Exercise prompt:
Could you copy every line of the data that contains the word "danger"?

Input:
========================

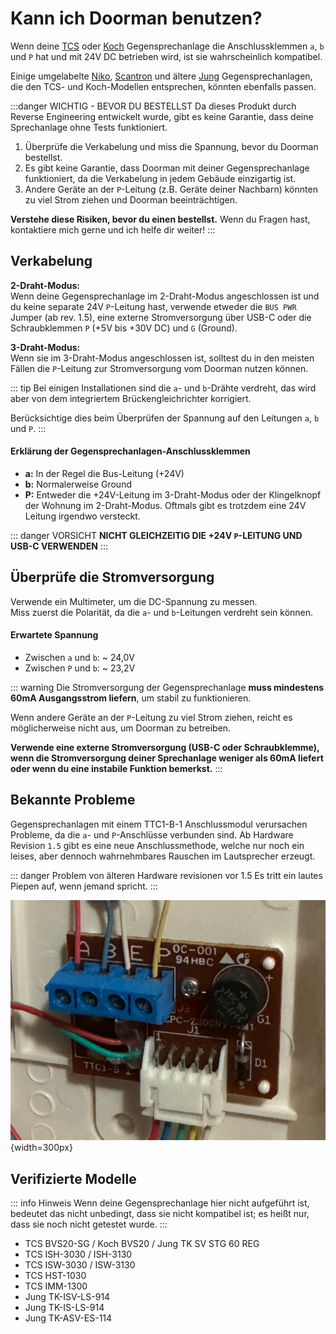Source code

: # Kann ich Doorman benutzen?

Wenn deine [TCS](https://www.tcsag.de/) oder [Koch](https://www.kochag.ch/) Gegensprechanlage die Anschlussklemmen `a`, `b` und `P` hat und mit 24V DC betrieben wird, ist sie wahrscheinlich kompatibel.

Einige umgelabelte [Niko](https://www.niko.eu/), [Scantron](https://scantron.dk/) und ältere [Jung](https://www.jung-group.com/) Gegensprechanlagen, die den TCS- und Koch-Modellen entsprechen, könnten ebenfalls passen.

:::danger WICHTIG - BEVOR DU BESTELLST
Da dieses Produkt durch Reverse Engineering entwickelt wurde, gibt es keine Garantie, dass deine Sprechanlage ohne Tests funktioniert.

1. Überprüfe die Verkabelung und miss die Spannung, bevor du Doorman bestellst.
2. Es gibt keine Garantie, dass Doorman mit deiner Gegensprechanlage funktioniert, da die Verkabelung in jedem Gebäude einzigartig ist.
3. Andere Geräte an der `P`-Leitung (z.B. Geräte deiner Nachbarn) könnten zu viel Strom ziehen und Doorman beeinträchtigen.

**Verstehe diese Risiken, bevor du einen bestellst.** Wenn du Fragen hast, kontaktiere mich gerne und ich helfe dir weiter!
:::

## Verkabelung
**2-Draht-Modus:**\
Wenn deine Gegensprechanlage im 2-Draht-Modus angeschlossen ist und du keine separate 24V `P`-Leitung hast, verwende etweder die `BUS PWR` Jumper (ab rev. 1.5), eine externe Stromversorgung über USB-C oder die Schraubklemmen `P` (+5V bis +30V DC) und `G` (Ground).

**3-Draht-Modus:**\
Wenn sie im 3-Draht-Modus angeschlossen ist, solltest du in den meisten Fällen die `P`-Leitung zur Stromversorgung vom Doorman nutzen können.

::: tip
Bei einigen Installationen sind die `a`- und `b`-Drähte verdreht, das wird aber von dem integriertem Brückengleichrichter korrigiert.

Berücksichtige dies beim Überprüfen der Spannung auf den Leitungen `a`, `b` und `P`.
:::

#### Erklärung der Gegensprechanlagen-Anschlussklemmen
- **a:** In der Regel die Bus-Leitung (+24V)
- **b:** Normalerweise Ground
- **P:** Entweder die +24V-Leitung im 3-Draht-Modus oder der Klingelknopf der Wohnung im 2-Draht-Modus. Oftmals gibt es trotzdem eine 24V Leitung irgendwo versteckt.

::: danger VORSICHT
**NICHT GLEICHZEITIG DIE +24V `P`-LEITUNG UND USB-C VERWENDEN**
:::

## Überprüfe die Stromversorgung
Verwende ein Multimeter, um die DC-Spannung zu messen.\
Miss zuerst die Polarität, da die `a`- und `b`-Leitungen verdreht sein können.

#### Erwartete Spannung
- Zwischen `a` und `b`: ~ 24,0V
- Zwischen `P` und `b`: ~ 23,2V

::: warning
Die Stromversorgung der Gegensprechanlage **muss mindestens 60mA Ausgangsstrom liefern**, um stabil zu funktionieren.

Wenn andere Geräte an der `P`-Leitung zu viel Strom ziehen, reicht es möglicherweise nicht aus, um Doorman zu betreiben.

**Verwende eine externe Stromversorgung (USB-C oder Schraubklemme), wenn die Stromversorgung deiner Sprechanlage weniger als 60mA liefert oder wenn du eine instabile Funktion bemerkst.**
:::

## Bekannte Probleme

Gegensprechanlagen mit einem TTC1-B-1 Anschlussmodul verursachen Probleme, da die `a`- und `P`-Anschlüsse verbunden sind.
Ab Hardware Revision `1.5` gibt es eine neue Anschlussmethode, welche nur noch ein leises, aber dennoch wahrnehmbares Rauschen im Lautsprecher erzeugt.

::: danger Problem von älteren Hardware revisionen vor 1.5
Es tritt ein lautes Piepen auf, wenn jemand spricht.
:::

![ttc1-b-1-module](./images/incompatible-ttc1-b-1.png){width=300px}

## Verifizierte Modelle

::: info Hinweis
Wenn deine Gegensprechanlage hier nicht aufgeführt ist, bedeutet das nicht unbedingt, dass sie nicht kompatibel ist; es heißt nur, dass sie noch nicht getestet wurde.
:::

- TCS BVS20-SG / Koch BVS20 / Jung TK SV STG 60 REG
- TCS ISH-3030 / ISH-3130
- TCS ISW-3030 / ISW-3130
- TCS HST-1030
- TCS IMM-1300
- Jung TK-ISV-LS-914
- Jung TK-IS-LS-914
- Jung TK-ASV-ES-114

========================

Exercise response:
:::danger WICHTIG - BEVOR DU BESTELLST
::: danger VORSICHT
::: danger Problem von älteren Hardware revisionen vor 1.5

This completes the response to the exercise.